Sour natural gas contains H2S and CO2, which have to be removed to meet specifications for sales gas. The removal process is done at the gas plants. The resulting acid gas streams (primarily H2S and CO2) are processed in sulfur recovery units or sulfur plants, which convert the H2S to elemental sulfur instead of burning it and flaring the produced SO2. The sulfur recovery units (SRU) are not a major revenue generator (due to the low sulfur price) and are primarily installed for environmental reasons.
The total world sulfur production is anticipated to increase in the future, causing a downward pressure on sulfur prices. With low sulfur prices and large stockpiles of sulfur, it is worthwhile to consider alternate processes for handling sulfur. One such alternate is the injection of acid gas into a subsurface reservoir, much like injecting the produced water during crude oil production.
Acid gas injection has several advantages and disadvantages. Advantages include low operating expenses, reduced sulfur emissions into the atmosphere, CO2 sequestration and the ability to handle wide range of acid gas compositions. Disadvantages include finding a geologically isolated disposal or storage reservoir, increased safety risks, subsurface migration and lost revenues from sulfur. Any one of these could be the controlling factor, and a detailed economic and environmental analysis is needed to decide whether an acid gas injection (AGI) scheme should be installed in lieu of sulfur recovery plant. The existing AGI schemes are primarily installed in Canada (a few in the USA) due to low sulfur prices, increased environmental regulations making it mandatory for operators to control sulfur emissions into the atmosphere, and availability of suitable depleted oil and gas reservoirs.
This paper presents a roadmap for acid gas injection schemes including the technical and economic factors that need to be addressed in deciding whether AGI is feasible. An example feasibility study for a Saudi Arabian field is included as a case study.
Raw natural gas, both associated and non-associated, generally contains carbon dioxide and sometimes hydrogen sulfide. These two components have to be removed from natural gas by a "sweetening" process involving a regenerative solvent. This removal process is necessary for the natural gas to meet pipeline and sales gas specifications. The separated gas stream, often referred as acid gases, usually contains H2S, CO2, water and minor amounts of hydrocarbon components. The amounts of these components in the acid gas stream, particularly H2S and CO2, vary significantly depending on their relative amounts in the raw gas stream and the selected gas treating process.

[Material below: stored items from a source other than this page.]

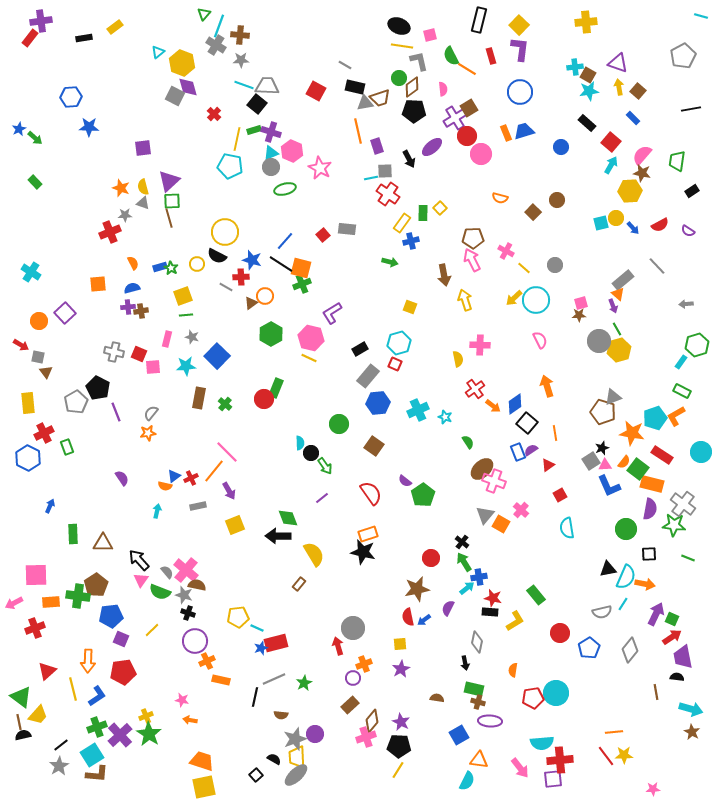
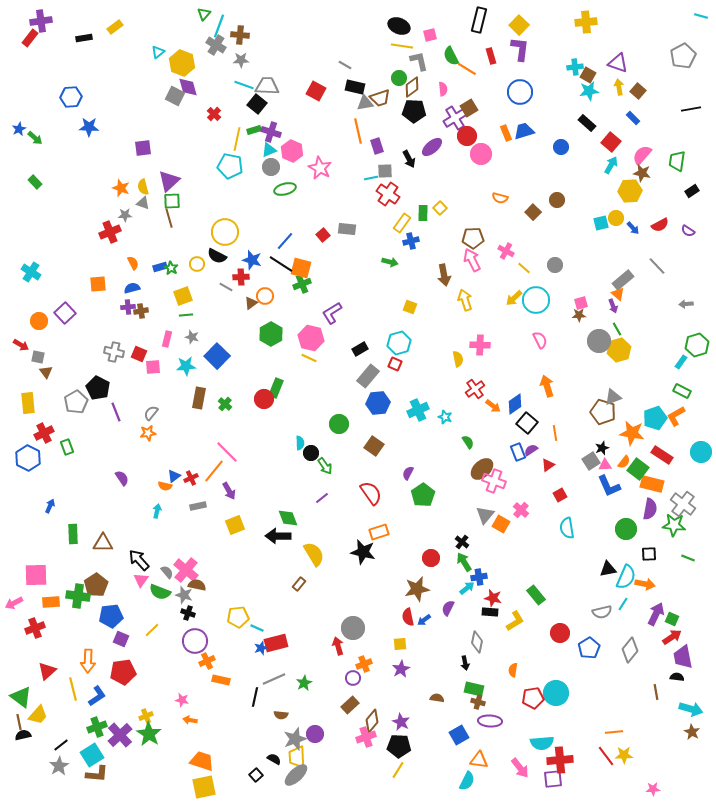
cyan triangle at (271, 153): moved 2 px left, 3 px up
purple semicircle at (405, 481): moved 3 px right, 8 px up; rotated 80 degrees clockwise
orange rectangle at (368, 534): moved 11 px right, 2 px up
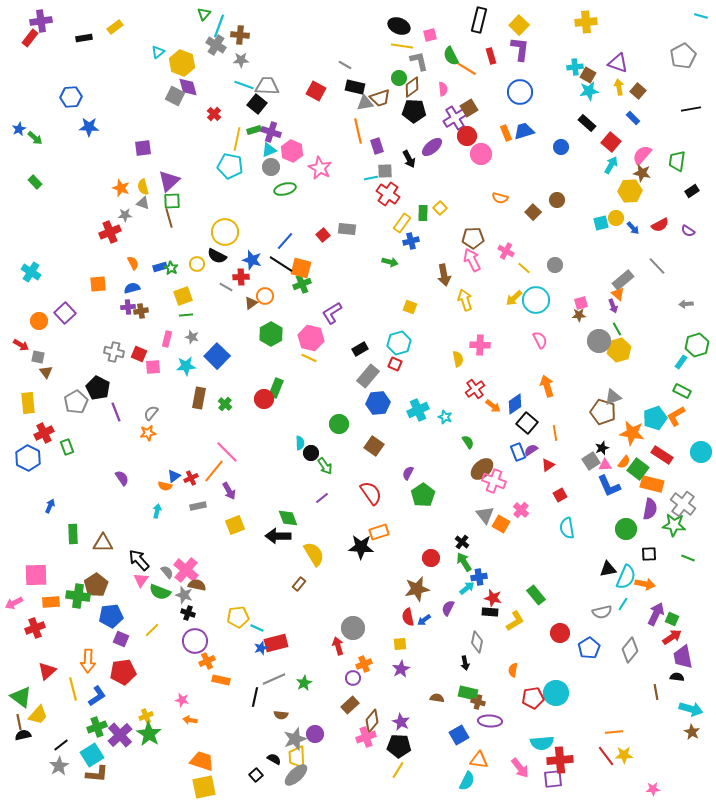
gray triangle at (485, 515): rotated 18 degrees counterclockwise
black star at (363, 552): moved 2 px left, 5 px up; rotated 10 degrees counterclockwise
green rectangle at (474, 689): moved 6 px left, 4 px down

The acid gases are usually processed in a sulfur recovery unit, typically a modified Claus Plant, to convert H2S to elemental sulfur. The efficiency of the Claus Plant, and hence the conversion of H2S to sulfur, depends on the composition of acid gases. Conversion efficiency decreases as the concentration of CO2 increases relative to H2S in the feed stream. At very high CO2/H2S ratios in the acid gases, a Super Claus unit or a tail gas unit must be employed to boost the conversion efficiencies of the Claus Plant and meet sulfur dioxide (SO2) environmental emission regulations. The addition of a Super Claus or a tail gas unit (TGU) increases the overall cost of sulfur production. The selection of an appropriate sulfur recovery technology also depends on the sulfur production capacity and environmental regulations.
An alternate to recovering the sulfur is to compress the acid gases and inject them into a suitable underground reservoir. This is akin to produced water disposal, with the added advantage of reducing the emission of greenhouse and acid gases. Stricter environmental regulations also favor the reinjection option, as the tail gas is burnt/flared and emitted to the atmosphere in the form of sulfur dioxide (SO2) and CO2.

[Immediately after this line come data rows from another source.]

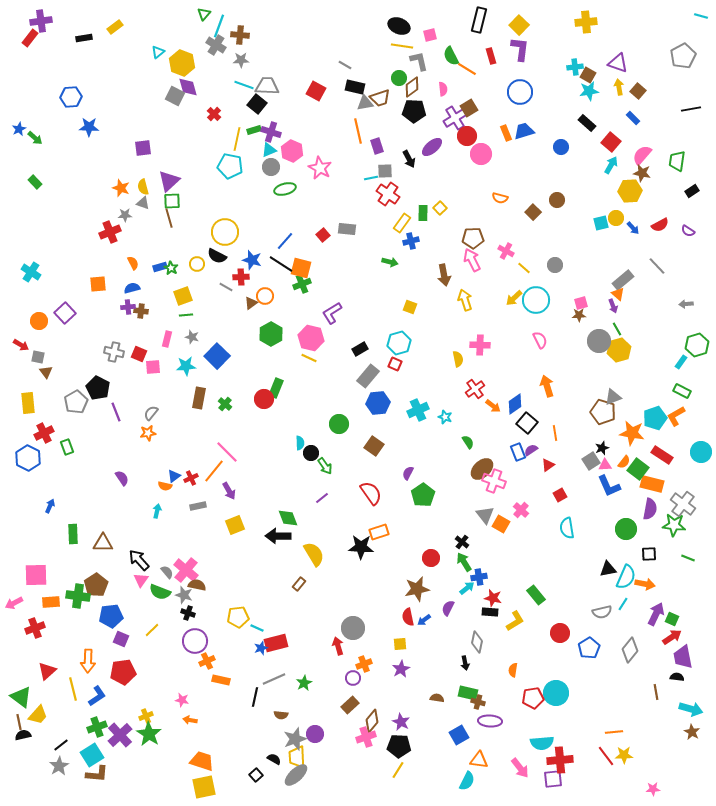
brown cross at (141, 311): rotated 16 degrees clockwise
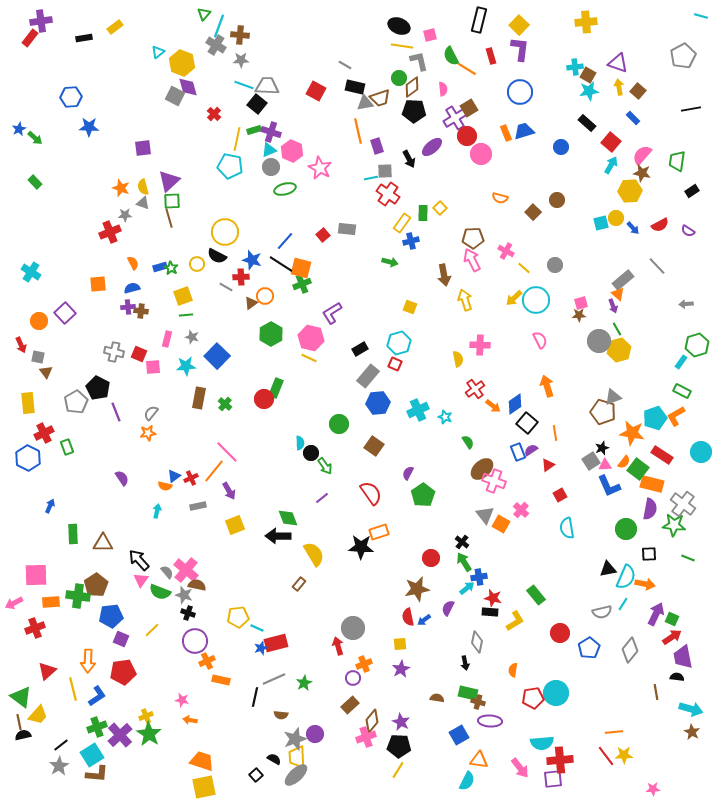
red arrow at (21, 345): rotated 35 degrees clockwise
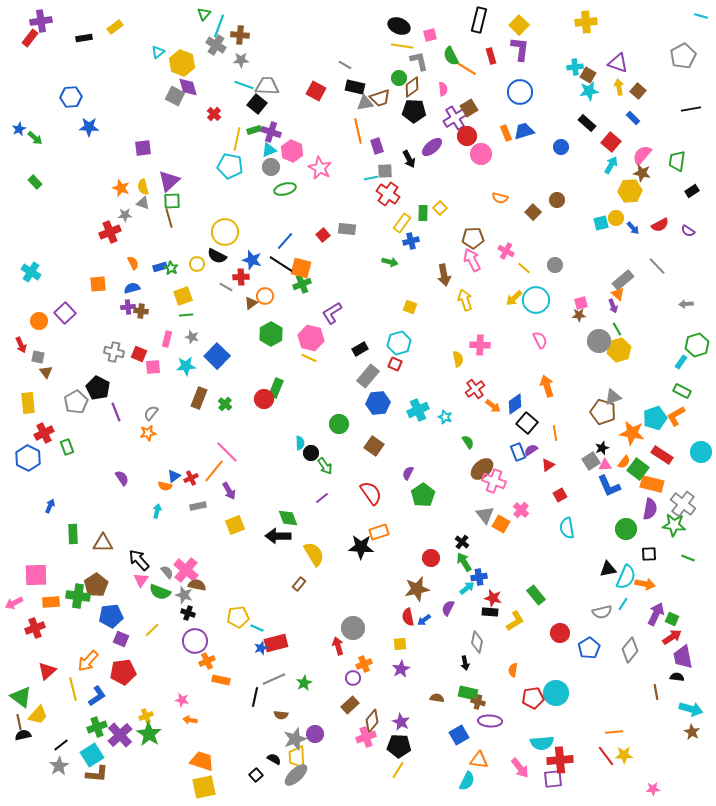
brown rectangle at (199, 398): rotated 10 degrees clockwise
orange arrow at (88, 661): rotated 40 degrees clockwise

During the past decade, a number of operators, primarily in Canada, have developed technologies for disposing acid gases by injecting them into subsurface reservoirs. In many cases, the injection option has been economically, operationally and environmentally superior to a sulfur recovery unit. This has been primarily due to the availability of shallower reservoirs for injection, and low acid gas flow rates that make a SRU a more expensive option.